GM crop-trial website taken down by cyber-attack

GM crop-trial website taken down by cyber-attack:


Rothamsted Research's website taken offline in attack by hackers claiming to represent Anonymous collective
Cyber-attackers took down the website on Sunday night of Rothamsted Research – an agricultural research institute in the UK conducting a GM crop trial, just hours after a failed attack on the institute's field of genetically modified wheat in Harpenden, Hertfordshire.
The researchers tweeted that they had been a "victim of [a] cyber-attack", and said "cyberbullying will prevent us informing the public." The website appeared offline for visitors from around 8pm last night, but was rebooted on Monday morning and was live again at the time of writing.
A pair of Twitter accounts purporting to represent the hacking collective Anonymous claimed responsibility for the attack, though the Guardian has been unable to verify the accounts as being representative of the main Anonymous collective.
One reason to suspect the attack was not by those accounts' owners is that the tweets claiming responsibility – by @AnonOp_UK and @AnonOpsLegion – were posted two hours after the site went down. Anonymous commonly declares its cyber-attacks immediately after they happen. No one else has claimed responsibility.
"Whoever conducted this malicious attack, please respect our wish to give public-funded science information to the public," said Rothamsted's official twitter feed this morning.
There has been speculation that the site was taken down by a distributed denial of service or DDoS, where a few hundred or several thousand PCs ping the target site, overloading it.

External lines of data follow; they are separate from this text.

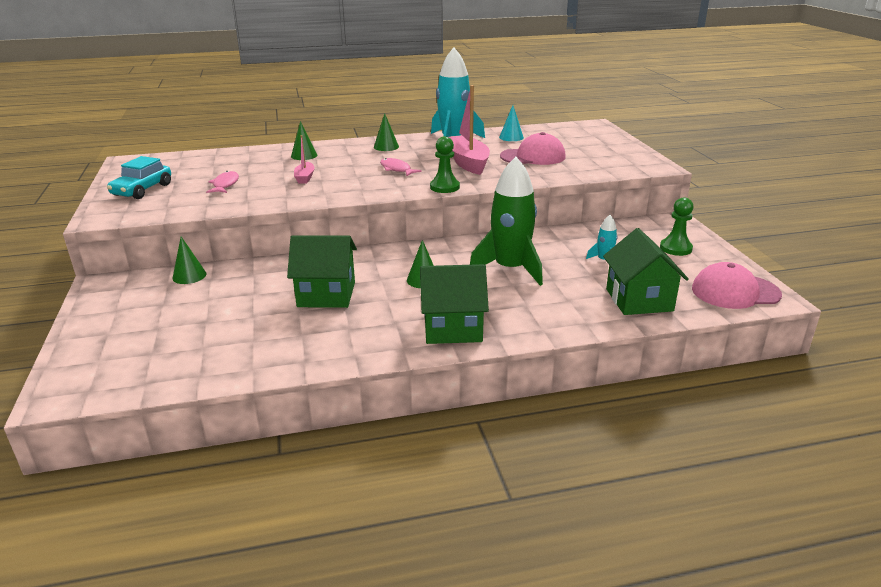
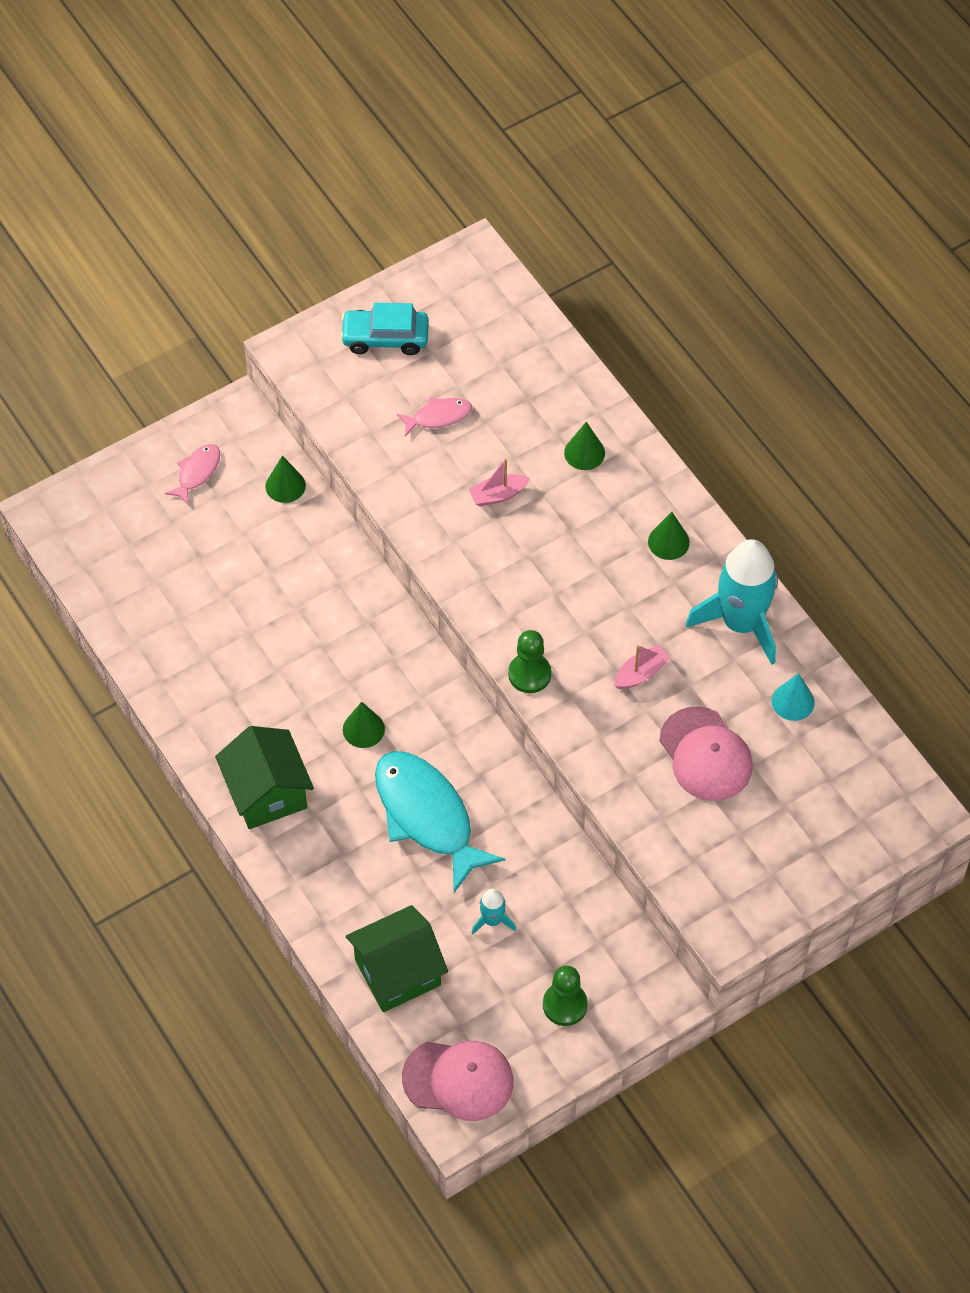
camera: 70 degrees right, 30 degrees up
green house [287,235,357,308] -> none
pink fish [380,158,422,176] -> pink fish moved to [165,444,220,506]
pink boat [449,85,490,175] -> pink boat [614,645,671,689], size x0.51
green rocket [470,157,543,286] -> turquoise fish [375,751,505,893]
pink cap [692,262,782,309] -> pink cap turned 120 degrees clockwise [402,1041,513,1121]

Rothamsted Research told the Guardian: "We believe this was a distributed denial of service attack but it is unclear who was responsible."
The cyber-attack followed hundreds of people, led by the anti-GM Take the Flour Back campaign group, being prevented by police from attacking the researchers' trial crop. "If this wheat goes to commercialisation, there would then be cross-contamination and we would no longer have a choice about GM or non-GM," said Lucy Harrap, who helped to organise the event.
Rothamsted researchers previously released a YouTube video asking anti-GM campaigners not to damage their trial of GM wheat.
The wheat in the Rothamsted trial is genetically modified to produce a scent undetectable to the human nose that will deter wheat pests such as greenfly and blackfly aphids. Around 400 plant species, including peppermint, release the same chemical naturally.